— EXERCISE AIM —
Return verbatim the lines from the one containing "s site is protected by reCAPTCHA and the" through the one containing "the day’s cultural", both included, and omit the pictures.

PROVIDED DATA START

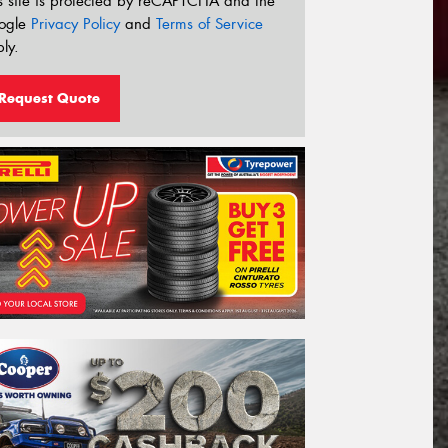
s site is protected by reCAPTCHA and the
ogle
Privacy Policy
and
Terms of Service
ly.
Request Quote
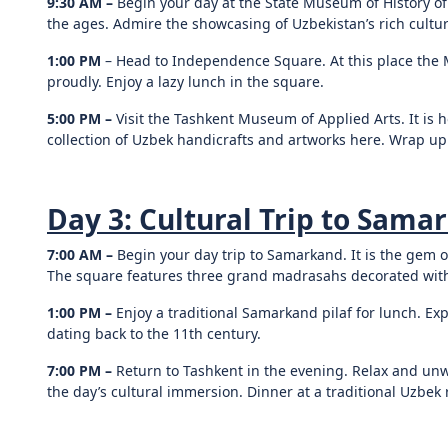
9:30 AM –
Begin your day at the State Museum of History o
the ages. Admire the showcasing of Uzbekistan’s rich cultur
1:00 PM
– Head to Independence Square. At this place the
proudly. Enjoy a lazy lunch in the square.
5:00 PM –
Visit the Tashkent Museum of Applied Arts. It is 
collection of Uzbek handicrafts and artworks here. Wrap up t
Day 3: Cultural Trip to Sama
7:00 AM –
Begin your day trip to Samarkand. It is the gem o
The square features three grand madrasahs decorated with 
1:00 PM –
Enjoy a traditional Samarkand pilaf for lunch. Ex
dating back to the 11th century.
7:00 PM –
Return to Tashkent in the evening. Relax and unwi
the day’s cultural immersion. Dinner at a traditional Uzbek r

PROVIDED DATA END
PROVIDED DATA START

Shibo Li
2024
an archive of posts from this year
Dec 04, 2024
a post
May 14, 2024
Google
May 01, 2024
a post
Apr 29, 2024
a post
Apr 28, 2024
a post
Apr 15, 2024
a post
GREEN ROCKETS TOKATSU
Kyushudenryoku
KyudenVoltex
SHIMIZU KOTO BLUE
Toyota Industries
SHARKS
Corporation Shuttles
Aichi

PROVIDED DATA END

— ANSWER BOX —
s site is protected by reCAPTCHA and the
ogle
Privacy Policy
and
Terms of Service
ly.
Request Quote
9:30 AM –
Begin your day at the State Museum of History o
the ages. Admire the showcasing of Uzbekistan’s rich cultur
1:00 PM
– Head to Independence Square. At this place the
proudly. Enjoy a lazy lunch in the square.
5:00 PM –
Visit the Tashkent Museum of Applied Arts. It is 
collection of Uzbek handicrafts and artworks here. Wrap up t
Day 3: Cultural Trip to Sama
7:00 AM –
Begin your day trip to Samarkand. It is the gem o
The square features three grand madrasahs decorated with 
1:00 PM –
Enjoy a traditional Samarkand pilaf for lunch. Ex
dating back to the 11th century.
7:00 PM –
Return to Tashkent in the evening. Relax and unwi
the day’s cultural immersion. Dinner at a traditional Uzbek r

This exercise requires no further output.